_Task to carry out_
Find every line in the items below that contains the string "from" and copy each such line. Matching is case-sensitive.

_Supplied material_
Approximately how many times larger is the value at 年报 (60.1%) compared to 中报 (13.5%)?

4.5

* * *

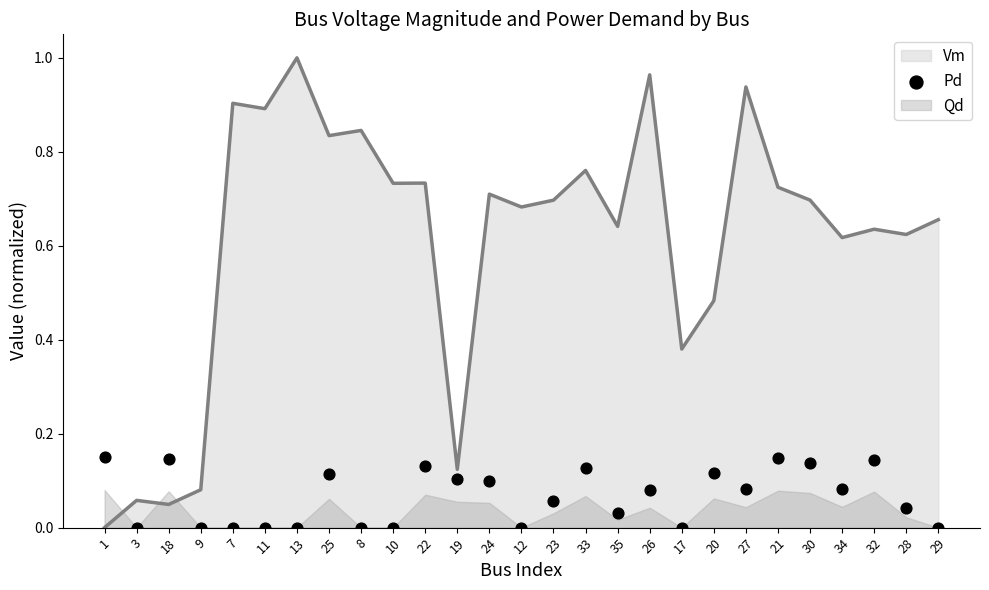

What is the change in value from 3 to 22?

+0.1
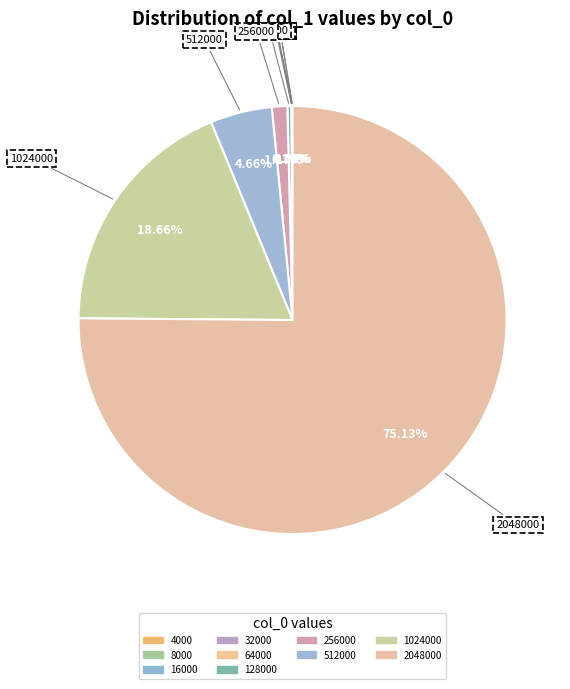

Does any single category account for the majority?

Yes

==

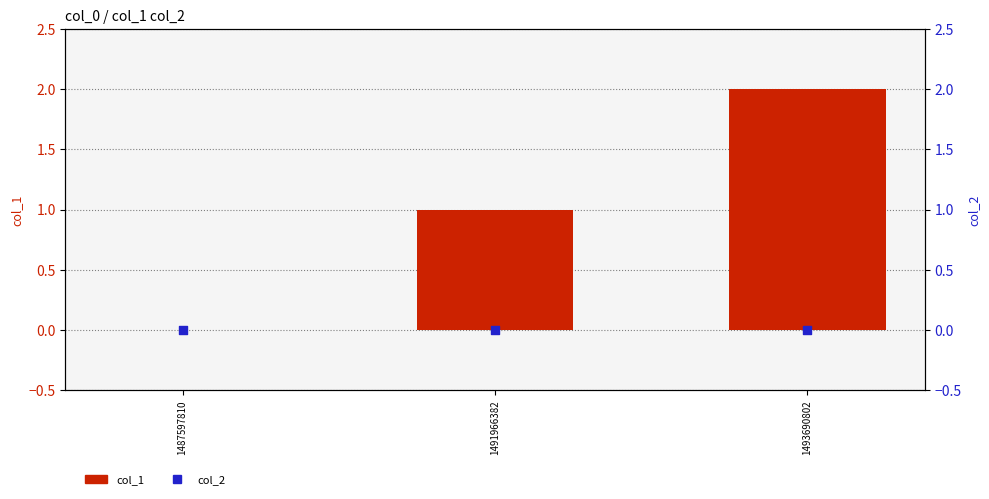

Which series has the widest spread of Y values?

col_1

_Result below_
What is the change in value from 3 to 22?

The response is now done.